TEXTE FOURNI
----

Requalification en bail commercial : attention à la prescription.

 

Le titulaire d'un contrat commercial à durée déterminée souhaitant réclamer la requalification en bail commercial doit agir dans les deux ans à compter de la signature de ce contrat.

 

C'est dans ce sens que s'est prononcée la chambre commerciale de la Cour de cassation dans un récent arrêt du 11 juin 2013.

 

Les faits sont les suivants :

 

Selon l'arrêt attaqué (Bordeaux,14 novembre 2011, aux termes d'un contrat d'une durée d'un an renouvelable par tacite reconduction, la société « Prends toi garde » (la société) a donné son fonds de commerce, en location-gérance à M. Z... .

 

Estimant que le contrat était, en réalité, un bail commercial, M. Z... a fait assigner la société pour obtenir sa requalification .

 

Attendu que M. Z... fait grief à l'arrêt de dire sa demande de requalification du contrat irrecevable comme prescrite en application de l'article L. 145-60 du code de commerce .

 

En effet selon le requérant, M.Z...., l'action en requalification d'un contrat fondée sur l'article L. 145-1 du code de commerce se prescrit, en vertu de l'article L. 145-60 du même code par deux ans à compter de la prise d'effet dudit contrat .

----

LISTE FOURNIE

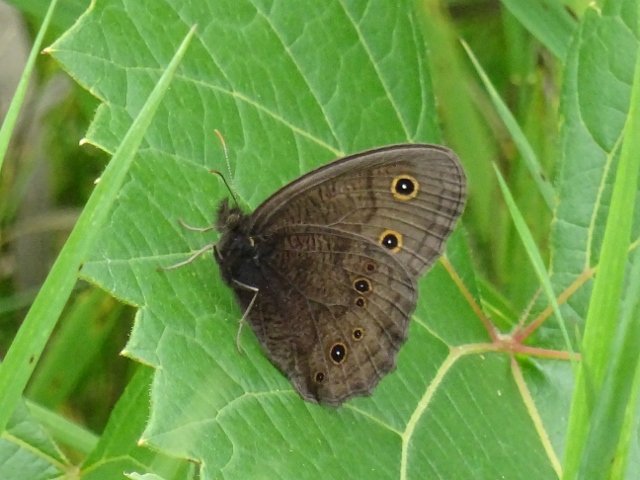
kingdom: Animalia
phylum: Arthropoda
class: Insecta
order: Lepidoptera
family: Nymphalidae
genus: Cercyonis
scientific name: Cercyonis pegala
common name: Common Wood-Nymph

----

CONSIGNE
Poursuivez le texte sur la requalification en bail commercial en reprenant juste après sa dernière phrase.

VOTRE RÉPONSE
 

Sauf volonté contraire des parties, la tacite reconduction d'un contrat à durée déterminée dont le terme extinctif a produit ses effets donne naissance à un nouveau contrat prenant effet au jour de son renouvellement.

 

Toujours selon le demandeur, il s'ensuit que le point de départ du délai de prescription précité se situe, lorsque le contrat a été tacitement reconduit, au jour de son renouvellement .

 

Aussi la société Z....fait valoir qu'en décidant au contraire que le point de départ du délai de prescription se situait au jour de la signature du contrat litigieux, lorsque celui-ci était soumis à tacite reconduction, la cour d'appel a violé l'article L. 145-60 du code de commerce.

 

Cependant le requérant n'est pas suivi par la Cour de cassation.

 

En effet, selon la haute juridiction la demande de M. Z..., qui tendait à la reconnaissance du statut des baux commerciaux, était soumise à la prescription biennale de l'article L. 145-60 du code de commerce, le délai de prescription devant courir à compter de la conclusion du contrat.

 

Il en résulte que la cour d'appel, qui a constaté que le contrat de location-gérance, dont la requalification était demandée, avait été conclu le 1er septembre 1999, en a exactement déduit, peu important qu'il ait été tacitement reconduit, que l'action engagée par M. Z... le 4 mars 2005 était prescrite .

 

A noter que cette décision a été émise lors de la reconduction tacite d'un contrat.

 

Reste posée la question dans le cadre d'un nouveau contrat conclu à la suite du précédent pour connaître le point de départ du délai de prescription de la demande en requalification en bail commercial.